Metadata-Version: 2.1
Name: prk_scraping_bib
Version: 0.2.5
Summary: Primark scraping
Home-page: https://github.com/tbeninnovation/webScrapping
Author: latris
Author-email: abde4872@gmail.com
Classifier: Programming Language :: Python :: 3
Classifier: License :: OSI Approved :: MIT License
Classifier: Operating System :: OS Independent
Requires-Dist: curl_cffi
Requires-Dist: beautifulsoup4
Requires-Dist: pandas
Requires-Dist: selenium
Requires-Dist: requests

# My Scraper

A Python library for scraping product details and availability from e-commerce websites.

Functions
checking_status(url)
Description: Checks the HTTP status code of a given URL.

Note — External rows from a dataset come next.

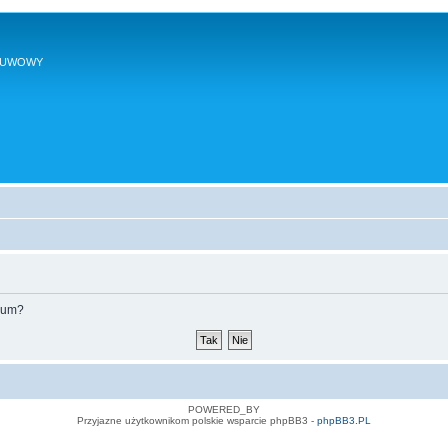
SUWOWY
orum?
POWERED_BY
Przyjazne użytkownikom polskie wsparcie phpBB3 -
phpBB3.PL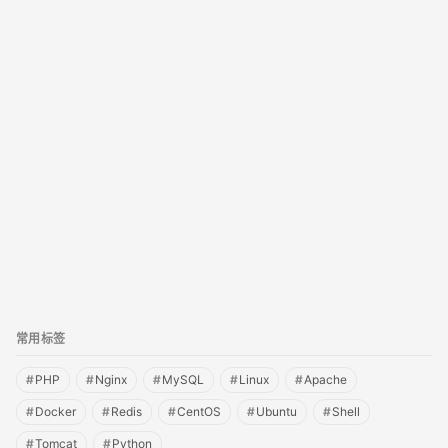
Oracle
(26)
其他
(4)
集群
(70)
Redis
(8)
Tomcat
(17)
测试
(5)
SQLServer
(2)
常用标签
#
PHP
#
Nginx
#
MySQL
#
Linux
#
Apache
#
Docker
#
Redis
#
CentOS
#
Ubuntu
#
Shell
#
Tomcat
#
Python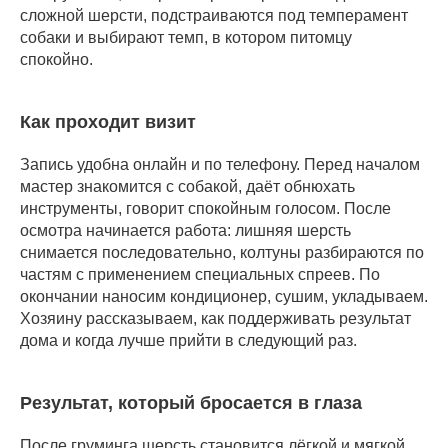
сложной шерсти, подстраиваются под темперамент
собаки и выбирают темп, в котором питомцу
спокойно.
Как проходит визит
Запись удобна онлайн и по телефону. Перед началом
мастер знакомится с собакой, даёт обнюхать
инструменты, говорит спокойным голосом. После
осмотра начинается работа: лишняя шерсть
снимается последовательно, колтуны разбираются по
частям с применением специальных спреев. По
окончании наносим кондиционер, сушим, укладываем.
Хозяину рассказываем, как поддерживать результат
дома и когда лучше прийти в следующий раз.
Результат, который бросается в глаза
После груминга шерсть становится лёгкой и мягкой,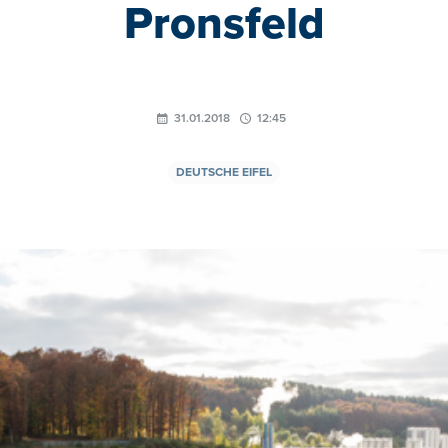
Pronsfeld
31.01.2018
12:45
DEUTSCHE EIFEL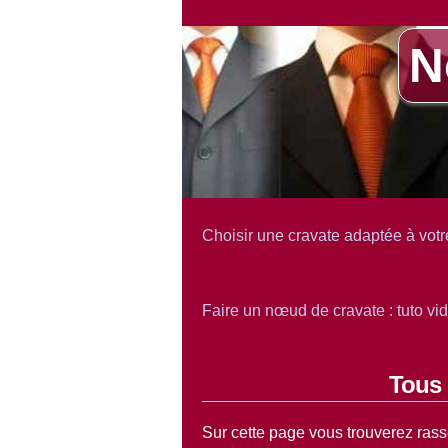
N
Choisir une cravate adaptée à votr
Faire un nœud de cravate : tuto vi
Tous 
Sur cette page vous trouverez rass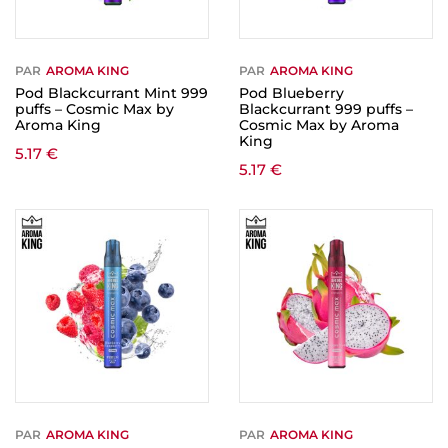
PAR
AROMA KING
PAR
AROMA KING
Pod Blackcurrant Mint 999
Pod Blueberry
puffs – Cosmic Max by
Blackcurrant 999 puffs –
Aroma King
Cosmic Max by Aroma
King
5.17
€
5.17
€
PAR
AROMA KING
PAR
AROMA KING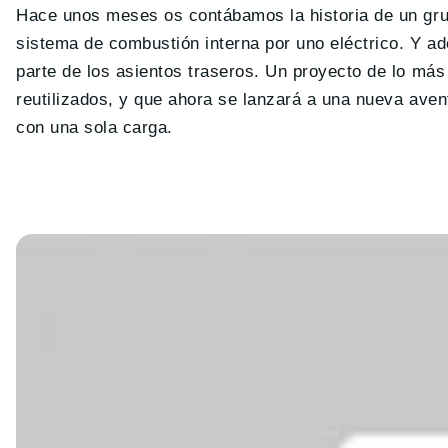
Hace unos meses os contábamos la historia de un gru
sistema de combustión interna por uno eléctrico. Y ad
parte de los asientos traseros. Un proyecto de lo m
reutilizados, y que ahora se lanzará a una nueva aven
con una sola carga.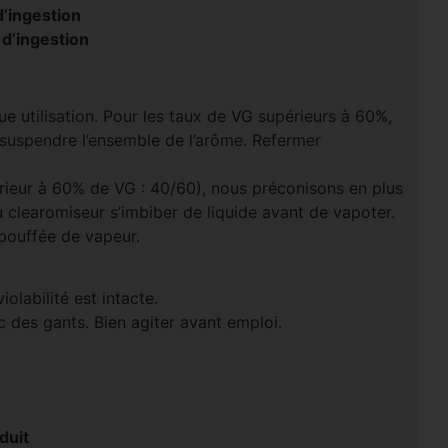
’ingestion
 d’ingestion
e utilisation. Pour les taux de VG supérieurs à 60%,
 suspendre l’ensemble de l’arôme. Refermer
rieur à 60% de VG : 40/60), nous préconisons en plus
u clearomiseur s’imbiber de liquide avant de vapoter.
 bouffée de vapeur.
olabilité est intacte.
 des gants. Bien agiter avant emploi.
duit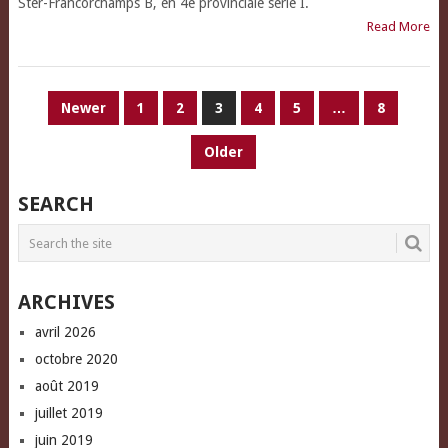
Ster-Francorchamps B, en 4e provinciale série I.
Read More
PAGINATION
Newer
1
2
3
4
5
…
8
DES
Older
PUBLICATIONS
SEARCH
ARCHIVES
avril 2026
octobre 2020
août 2019
juillet 2019
juin 2019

Parameters: url (str) - The URL to check.
Returns: The URL if the status code is 200, otherwise None.
get_product_links(url, country_tag, dict)
Description: Retrieves product links and updates the dictionary with the new URL.
Parameters:
url (str) - The original URL.
country_tag (str) - The country code to replace in the URL.

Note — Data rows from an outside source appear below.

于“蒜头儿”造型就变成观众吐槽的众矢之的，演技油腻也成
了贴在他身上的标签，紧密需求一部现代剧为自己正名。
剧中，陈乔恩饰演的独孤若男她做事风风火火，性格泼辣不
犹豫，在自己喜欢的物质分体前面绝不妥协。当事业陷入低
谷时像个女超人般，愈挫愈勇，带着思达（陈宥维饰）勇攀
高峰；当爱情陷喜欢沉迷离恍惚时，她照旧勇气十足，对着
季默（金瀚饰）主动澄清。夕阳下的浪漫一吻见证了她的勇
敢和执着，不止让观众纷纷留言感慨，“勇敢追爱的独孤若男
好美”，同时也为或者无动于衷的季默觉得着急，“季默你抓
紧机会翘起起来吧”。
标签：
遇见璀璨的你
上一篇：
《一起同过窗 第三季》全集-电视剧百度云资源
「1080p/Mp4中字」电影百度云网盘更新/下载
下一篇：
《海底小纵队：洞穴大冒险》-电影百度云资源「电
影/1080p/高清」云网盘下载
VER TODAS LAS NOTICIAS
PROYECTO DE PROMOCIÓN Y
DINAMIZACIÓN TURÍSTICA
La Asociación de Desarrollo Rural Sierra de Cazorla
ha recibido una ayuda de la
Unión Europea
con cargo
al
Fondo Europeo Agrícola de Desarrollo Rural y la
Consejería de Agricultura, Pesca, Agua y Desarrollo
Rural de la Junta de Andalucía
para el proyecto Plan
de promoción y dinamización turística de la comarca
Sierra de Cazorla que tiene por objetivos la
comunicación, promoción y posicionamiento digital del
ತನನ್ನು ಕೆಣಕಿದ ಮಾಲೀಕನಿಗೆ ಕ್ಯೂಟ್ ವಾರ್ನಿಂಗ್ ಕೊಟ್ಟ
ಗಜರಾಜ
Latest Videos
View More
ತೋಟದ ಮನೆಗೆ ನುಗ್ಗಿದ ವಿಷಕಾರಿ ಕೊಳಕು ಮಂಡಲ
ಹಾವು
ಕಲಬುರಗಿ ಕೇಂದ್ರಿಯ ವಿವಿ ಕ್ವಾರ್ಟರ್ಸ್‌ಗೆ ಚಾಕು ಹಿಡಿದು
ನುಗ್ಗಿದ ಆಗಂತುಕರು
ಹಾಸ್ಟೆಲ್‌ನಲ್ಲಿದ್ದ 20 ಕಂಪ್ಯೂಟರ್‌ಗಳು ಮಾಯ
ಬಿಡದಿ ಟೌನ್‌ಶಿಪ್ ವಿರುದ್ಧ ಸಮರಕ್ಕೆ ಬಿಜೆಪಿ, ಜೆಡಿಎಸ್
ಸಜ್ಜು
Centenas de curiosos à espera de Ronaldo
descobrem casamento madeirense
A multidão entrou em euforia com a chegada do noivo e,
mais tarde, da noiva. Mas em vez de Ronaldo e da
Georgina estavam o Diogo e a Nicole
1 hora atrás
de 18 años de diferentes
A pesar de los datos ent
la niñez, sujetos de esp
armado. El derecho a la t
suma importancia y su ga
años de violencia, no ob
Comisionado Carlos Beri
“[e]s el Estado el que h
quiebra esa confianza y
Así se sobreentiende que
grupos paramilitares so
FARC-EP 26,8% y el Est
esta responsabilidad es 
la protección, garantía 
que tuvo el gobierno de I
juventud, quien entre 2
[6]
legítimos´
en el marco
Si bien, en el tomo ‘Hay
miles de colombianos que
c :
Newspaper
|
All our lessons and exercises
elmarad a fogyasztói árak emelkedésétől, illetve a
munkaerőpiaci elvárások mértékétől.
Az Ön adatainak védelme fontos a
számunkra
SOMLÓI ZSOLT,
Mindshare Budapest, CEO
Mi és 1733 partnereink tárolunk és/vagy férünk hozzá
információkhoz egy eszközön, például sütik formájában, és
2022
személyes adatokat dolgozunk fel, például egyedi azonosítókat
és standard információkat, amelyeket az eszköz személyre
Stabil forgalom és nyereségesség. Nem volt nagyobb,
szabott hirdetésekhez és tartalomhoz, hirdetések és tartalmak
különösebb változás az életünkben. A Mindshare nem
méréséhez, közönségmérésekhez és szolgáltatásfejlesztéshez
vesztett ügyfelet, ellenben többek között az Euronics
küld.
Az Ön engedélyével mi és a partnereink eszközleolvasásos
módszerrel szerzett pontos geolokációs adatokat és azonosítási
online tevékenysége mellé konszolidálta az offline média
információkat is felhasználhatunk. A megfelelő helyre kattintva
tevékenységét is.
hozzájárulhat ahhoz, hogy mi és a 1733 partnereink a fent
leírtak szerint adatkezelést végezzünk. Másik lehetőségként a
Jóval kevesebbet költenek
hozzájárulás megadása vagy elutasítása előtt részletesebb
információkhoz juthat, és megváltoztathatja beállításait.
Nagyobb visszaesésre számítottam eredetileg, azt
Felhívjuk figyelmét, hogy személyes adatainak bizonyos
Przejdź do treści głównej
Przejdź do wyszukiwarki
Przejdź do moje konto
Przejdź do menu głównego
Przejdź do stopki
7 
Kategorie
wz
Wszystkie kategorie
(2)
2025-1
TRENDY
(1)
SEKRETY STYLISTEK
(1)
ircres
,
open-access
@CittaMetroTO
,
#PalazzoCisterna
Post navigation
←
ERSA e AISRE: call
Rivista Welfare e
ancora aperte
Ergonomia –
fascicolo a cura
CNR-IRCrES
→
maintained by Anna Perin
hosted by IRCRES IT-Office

dict (dict) - The dictionary to update with the new URL.
Returns: A tuple containing the BeautifulSoup object and the updated dictionary.
Get_driver(link)
Description: Initializes and returns a Selenium WebDriver.

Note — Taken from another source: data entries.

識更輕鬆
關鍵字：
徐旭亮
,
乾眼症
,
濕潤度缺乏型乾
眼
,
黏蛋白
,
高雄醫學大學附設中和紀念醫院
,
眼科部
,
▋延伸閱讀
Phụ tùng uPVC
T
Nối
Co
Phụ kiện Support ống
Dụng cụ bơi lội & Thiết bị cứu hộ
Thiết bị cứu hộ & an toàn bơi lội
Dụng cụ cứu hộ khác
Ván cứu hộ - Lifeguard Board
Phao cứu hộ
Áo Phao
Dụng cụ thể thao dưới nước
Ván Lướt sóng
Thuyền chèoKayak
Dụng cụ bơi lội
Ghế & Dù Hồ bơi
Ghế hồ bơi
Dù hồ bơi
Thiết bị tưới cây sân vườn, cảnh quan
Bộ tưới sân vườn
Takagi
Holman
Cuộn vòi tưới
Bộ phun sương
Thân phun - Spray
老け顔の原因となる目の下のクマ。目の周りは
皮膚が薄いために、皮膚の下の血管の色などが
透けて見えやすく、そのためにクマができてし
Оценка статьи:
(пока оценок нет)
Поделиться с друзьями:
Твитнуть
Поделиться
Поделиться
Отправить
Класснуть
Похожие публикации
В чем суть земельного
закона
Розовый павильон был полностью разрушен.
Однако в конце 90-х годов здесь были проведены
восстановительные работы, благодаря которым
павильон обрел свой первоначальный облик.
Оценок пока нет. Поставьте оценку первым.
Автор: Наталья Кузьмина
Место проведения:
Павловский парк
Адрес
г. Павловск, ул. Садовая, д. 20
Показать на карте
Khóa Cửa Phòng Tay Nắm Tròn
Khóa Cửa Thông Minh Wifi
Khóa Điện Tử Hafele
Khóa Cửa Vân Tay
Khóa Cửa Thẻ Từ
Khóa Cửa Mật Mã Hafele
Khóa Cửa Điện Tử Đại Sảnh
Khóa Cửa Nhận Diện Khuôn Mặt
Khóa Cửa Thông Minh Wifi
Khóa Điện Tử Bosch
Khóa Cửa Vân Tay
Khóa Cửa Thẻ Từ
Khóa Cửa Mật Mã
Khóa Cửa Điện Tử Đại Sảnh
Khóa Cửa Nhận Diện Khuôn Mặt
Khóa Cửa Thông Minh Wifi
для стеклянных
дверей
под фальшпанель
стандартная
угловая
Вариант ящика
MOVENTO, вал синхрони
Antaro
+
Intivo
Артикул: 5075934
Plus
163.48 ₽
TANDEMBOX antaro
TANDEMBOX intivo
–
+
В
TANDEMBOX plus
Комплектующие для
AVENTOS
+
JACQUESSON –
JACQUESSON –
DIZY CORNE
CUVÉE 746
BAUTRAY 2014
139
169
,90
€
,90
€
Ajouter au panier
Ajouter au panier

Parameters: link (str) - The URL to navigate to.
Returns: Selenium WebDriver instance.
accept_cookies(driver)
Description: Accepts cookies on the webpage if the button is present.
Parameters: driver (WebDriver) - The Selenium WebDriver instance.
Returns: None
store_details(driver, dict_details, size_name)
Description: Extracts store details (name, address, availability) and updates the dictionary.
Parameters:
driver (WebDriver) - The Selenium WebDriver instance.
dict_details (dict) - The dictionary to update with store details.
size_name (str) - The size category to update in the dictionary.
Returns: Updated dictionary with store details.
get_categories(soup)
Description: Extracts product categories from a BeautifulSoup object.
Parameters: soup (BeautifulSoup) - The BeautifulSoup object containing the page content.
Returns: A tuple containing the main category, subcategory1, and subcategory2.
get_products(url)
Description: Retrieves product links from a sitemap URL.
Parameters: url (str) - The sitemap URL.
Returns: A list of product links.
get_sizes(link)
Description: Scrapes sizes and availability details for a product.
Parameters: link (str) - The product URL.
Returns: A dictionary with size and availability details.
get_product(url)
Description: Retrieves detailed product information from the given URL.
Parameters: url (str) - The product URL.
Returns: A dictionary containing product details (categories, name, price, description, image, etc.).